Quorn is a lovely town in itself with a lot around to do and see. The amazing Pichi Richi railway brings the people in, but there is so much more to do and see in the area. The Caravan Park is for sale we understand and it will be sad when it is sold, because I can’t imagine anyone doing such a wonderful job as Bronwyn and Gary. Thank you to you both, for giving us a home away from home!!
Kalgoorlie started a couple of years before Gwalia as a gold mining town. The difference between Kalgoorlie and many of these old mining towns we have visited on this trip, is that it has never stopped mining. The underground mines of old have been turned into one big huge super pit and they continue to find gold to this day. It’s one of the richest gold deposits in the world! The good thing about this (for me who is not crazy about mining) is that there is money in town to restore all the beautiful old architectural gems that in many places go to ruin in towns that began last century. We only stopped here very briefly as we had been here a few years ago.
There are many beautiful buildings in Kalgoorlie and it’s old sister city Boulder. Many of these are pubs which much money has been spent on. It’s a funny place full of men wearing the high visibility clothing of the miner. The standard pubs hardly had a woman in them, except the barmaids. The “skimpies” which many pubs advertised on the door outside, were barmaids that served in sexy underwear! It is quite amazing that there is a place where this still exists.
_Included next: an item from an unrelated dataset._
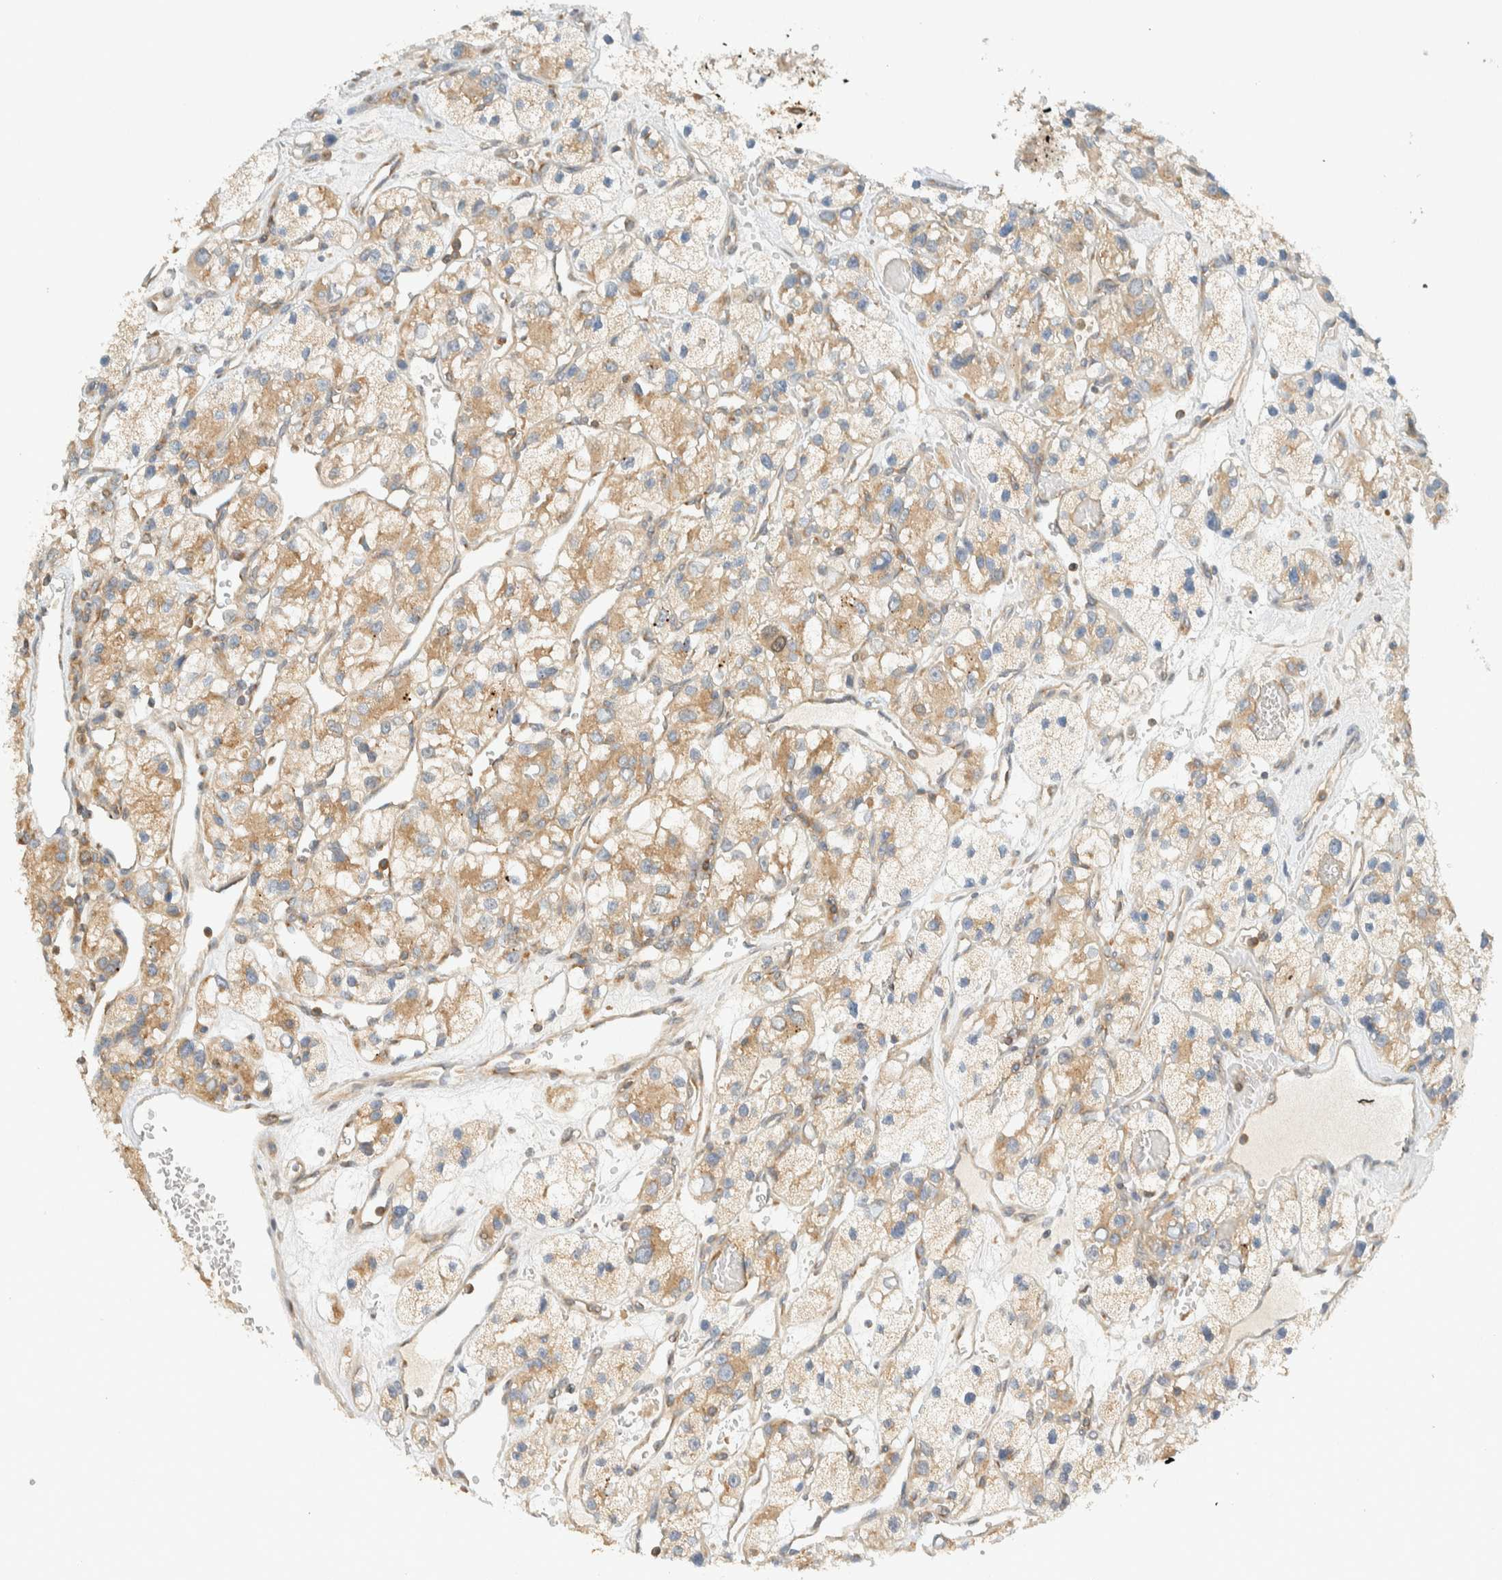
{"staining": {"intensity": "weak", "quantity": ">75%", "location": "cytoplasmic/membranous"}, "tissue": "renal cancer", "cell_type": "Tumor cells", "image_type": "cancer", "snomed": [{"axis": "morphology", "description": "Adenocarcinoma, NOS"}, {"axis": "topography", "description": "Kidney"}], "caption": "A low amount of weak cytoplasmic/membranous expression is appreciated in about >75% of tumor cells in adenocarcinoma (renal) tissue. (Stains: DAB in brown, nuclei in blue, Microscopy: brightfield microscopy at high magnification).", "gene": "ARFGEF1", "patient": {"sex": "female", "age": 57}}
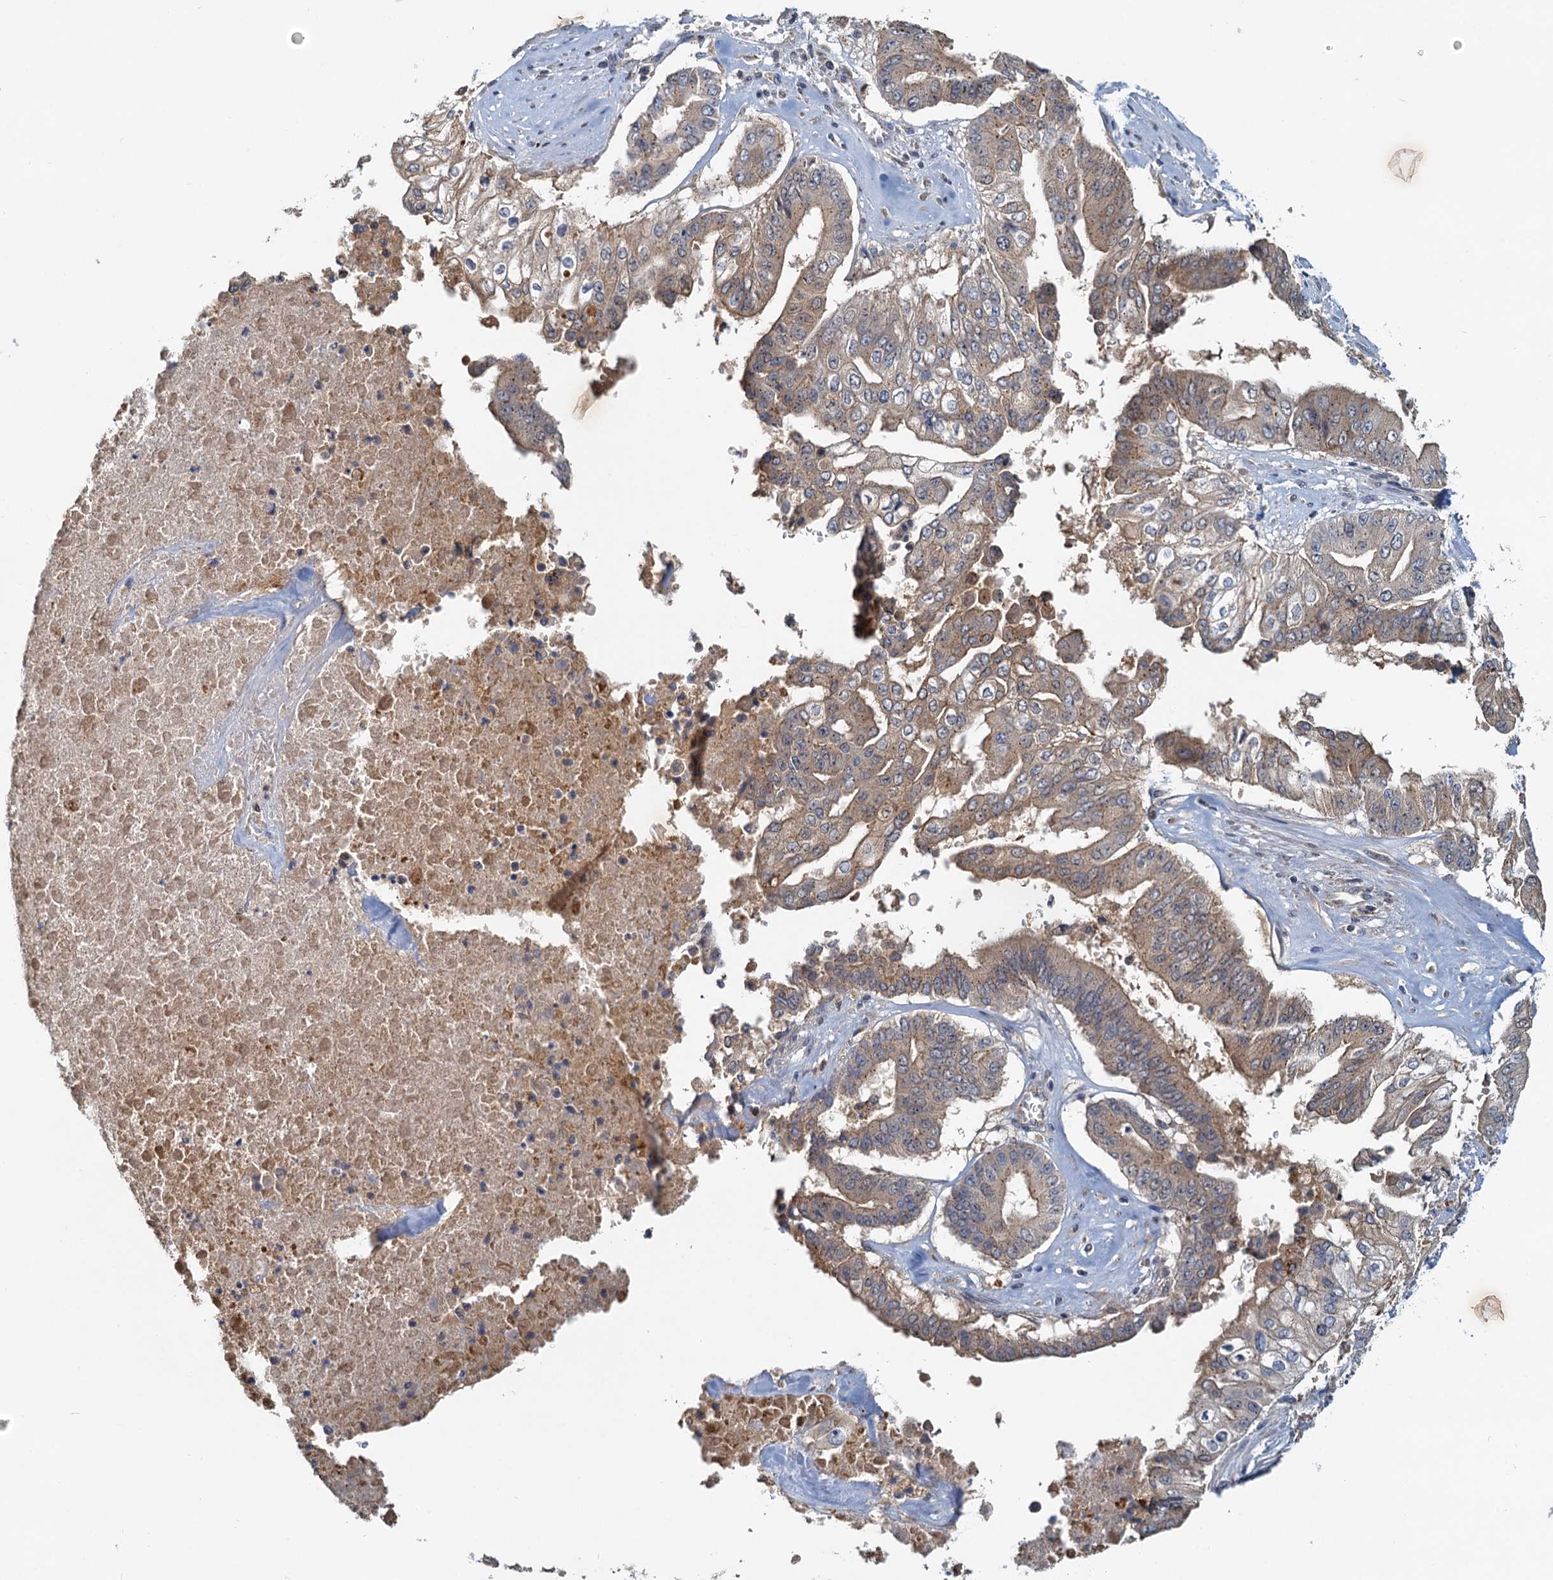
{"staining": {"intensity": "moderate", "quantity": ">75%", "location": "cytoplasmic/membranous"}, "tissue": "pancreatic cancer", "cell_type": "Tumor cells", "image_type": "cancer", "snomed": [{"axis": "morphology", "description": "Adenocarcinoma, NOS"}, {"axis": "topography", "description": "Pancreas"}], "caption": "Immunohistochemistry staining of pancreatic adenocarcinoma, which shows medium levels of moderate cytoplasmic/membranous positivity in approximately >75% of tumor cells indicating moderate cytoplasmic/membranous protein positivity. The staining was performed using DAB (brown) for protein detection and nuclei were counterstained in hematoxylin (blue).", "gene": "TOLLIP", "patient": {"sex": "female", "age": 77}}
Not so many years ago these same women were topless!
We took a quick walk through the arboretum looking for birds. Unfortunately it doubled as a dog walking area, which is not good for seeing wild animals/birds. Though the spring flowers were finished there were some nice flowering gums.
It was a brief stop in Norseman the next night at our next free camp with a couple of others on a quiet green paddock next to the sports field.